Convocado pelo Tribunal Regional do Trabalho da 15ª Região, que conta com mais de 150 varas do trabalho e tem jurisdição em 599 municípios paulistas, o ato teve o objetivo de manifestar a preocupação com comprometimento do funcionamento dos Tribunais Regionais do Trabalho, que, devido aos cortes determinados pela Lei Orçamentária Anual aprovada para este ano, estão tendo que adotar medidas de contenção de despesas, como a alteração dos horários de funcionamento e cancelamento de contratos com empresas terceirizadas, inclusive da área de segurança, como no caso de Lençóis.
O juiz titular da 1ª Vara do Trabalho local, Pedro Edmilson Pilon, explica que o intuito do ato é buscar a sensibilização de diversas esferas da comunidade, pois a suplementação orçamentária é uma questão que depende de vontade política e é necessário que haja, de certa forma, também uma pressão popular.
"Os percentuais de corte foram muito acentuados. Se não houver suplementação de verbas os recursos vão acabar. Há um risco muito sério de fechamento por falta de condições para manter o funcionamento administrativo dos Tribunais. Temos que continuar pressionando para que o Governo Federal restabeleça ao menos o essencial para o funcionamento do Judiciário", completa.
Os cortes, que superam R$ 880 milhões, tiveram impacto de 29% do orçamento de custeio e 90% nos investimentos dos Tribunais Regionais, principalmente na área de tecnologia da informação, o que pode gerar um colapso em todo o sistema e um retrocesso com a retomada dos autos físicos e manuais. 

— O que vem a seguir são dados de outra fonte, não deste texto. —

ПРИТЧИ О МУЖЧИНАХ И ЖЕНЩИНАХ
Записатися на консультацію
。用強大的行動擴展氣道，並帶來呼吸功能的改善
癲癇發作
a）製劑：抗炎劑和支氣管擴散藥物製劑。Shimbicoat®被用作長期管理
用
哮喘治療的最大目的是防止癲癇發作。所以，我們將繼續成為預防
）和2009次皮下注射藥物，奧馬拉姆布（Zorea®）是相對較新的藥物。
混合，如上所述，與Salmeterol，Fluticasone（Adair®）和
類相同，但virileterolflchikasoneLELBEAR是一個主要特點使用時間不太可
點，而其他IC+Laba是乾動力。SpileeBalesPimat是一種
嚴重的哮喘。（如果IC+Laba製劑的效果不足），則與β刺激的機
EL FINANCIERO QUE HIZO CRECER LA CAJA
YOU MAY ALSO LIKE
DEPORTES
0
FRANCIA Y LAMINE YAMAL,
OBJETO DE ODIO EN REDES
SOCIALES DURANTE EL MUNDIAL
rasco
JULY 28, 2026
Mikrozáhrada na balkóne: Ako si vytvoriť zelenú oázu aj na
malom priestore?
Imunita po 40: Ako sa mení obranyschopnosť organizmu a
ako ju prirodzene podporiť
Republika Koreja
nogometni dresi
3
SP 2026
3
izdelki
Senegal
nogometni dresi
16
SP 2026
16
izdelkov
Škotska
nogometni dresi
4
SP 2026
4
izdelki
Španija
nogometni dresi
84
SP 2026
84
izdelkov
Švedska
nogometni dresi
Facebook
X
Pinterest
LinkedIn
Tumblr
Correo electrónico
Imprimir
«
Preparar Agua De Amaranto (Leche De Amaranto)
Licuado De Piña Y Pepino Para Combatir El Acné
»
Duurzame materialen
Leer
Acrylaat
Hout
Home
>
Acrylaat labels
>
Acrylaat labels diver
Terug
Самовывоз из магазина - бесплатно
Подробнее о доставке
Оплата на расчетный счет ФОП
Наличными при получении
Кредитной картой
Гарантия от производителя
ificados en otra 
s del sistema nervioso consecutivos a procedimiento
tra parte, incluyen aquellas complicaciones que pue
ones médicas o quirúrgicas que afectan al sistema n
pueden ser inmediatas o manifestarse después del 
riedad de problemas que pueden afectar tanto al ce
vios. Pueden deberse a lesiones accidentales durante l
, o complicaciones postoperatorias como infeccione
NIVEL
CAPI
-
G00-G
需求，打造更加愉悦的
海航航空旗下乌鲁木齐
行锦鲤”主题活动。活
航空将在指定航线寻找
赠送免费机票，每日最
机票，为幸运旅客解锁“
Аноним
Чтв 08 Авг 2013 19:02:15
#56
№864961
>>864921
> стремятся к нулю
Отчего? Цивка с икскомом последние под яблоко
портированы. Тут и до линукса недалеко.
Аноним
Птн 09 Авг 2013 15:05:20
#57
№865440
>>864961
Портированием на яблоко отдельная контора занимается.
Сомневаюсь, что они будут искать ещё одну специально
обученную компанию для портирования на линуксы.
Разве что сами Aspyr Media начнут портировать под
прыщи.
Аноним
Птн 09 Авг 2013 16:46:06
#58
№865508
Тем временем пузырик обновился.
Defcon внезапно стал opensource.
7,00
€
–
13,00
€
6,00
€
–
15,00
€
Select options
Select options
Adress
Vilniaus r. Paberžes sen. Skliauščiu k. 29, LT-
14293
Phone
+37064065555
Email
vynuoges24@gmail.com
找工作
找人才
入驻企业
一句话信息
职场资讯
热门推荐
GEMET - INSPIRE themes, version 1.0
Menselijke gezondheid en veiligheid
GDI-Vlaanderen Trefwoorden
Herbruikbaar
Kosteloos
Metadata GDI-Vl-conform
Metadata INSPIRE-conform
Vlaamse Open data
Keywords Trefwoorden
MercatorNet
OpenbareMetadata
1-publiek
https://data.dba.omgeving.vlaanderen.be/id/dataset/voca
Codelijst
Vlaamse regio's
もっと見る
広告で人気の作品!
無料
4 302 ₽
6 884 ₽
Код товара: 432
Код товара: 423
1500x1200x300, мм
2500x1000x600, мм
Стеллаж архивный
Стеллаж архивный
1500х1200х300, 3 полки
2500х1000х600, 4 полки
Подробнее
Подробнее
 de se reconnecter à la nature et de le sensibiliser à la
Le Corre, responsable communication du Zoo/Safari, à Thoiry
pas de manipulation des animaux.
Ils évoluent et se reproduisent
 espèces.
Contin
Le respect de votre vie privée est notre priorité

A principal preocupação seria em relação ao andamento do Processo Judicial Eletrônico (PJe-JT), ferramenta virtual já em operação em todas as unidades da 15ª Região e em 98% da Justiça do Trabalho, que reduz os custos e o tempo de tramitação processual.
O juiz titular da 2ª Vara, Alexandre Garcia Muller, revela que tudo depende de uma série de fatores, mas há uma expectativa de que o Tribunal tenha condições de manter o funcionamento até o mês de setembro e a partir disso não se pode prever o que irá acontecer.
"A situação é bastante preocupante e há um risco concreto de que a Justiça do Trabalho encerre o atendimento ao público por falta de condições para o seu funcionamento regular. Essa é uma situação impensável. Eu estou na Justiça do Trabalho desde 1994 e nunca passei por uma situação que me trouxesse esse tipo de preocupação. As consequências são imprevisíveis. Isso representaria um golpe muito forte em tudo que foi conquistado ao longo de muitos anos", ressalta.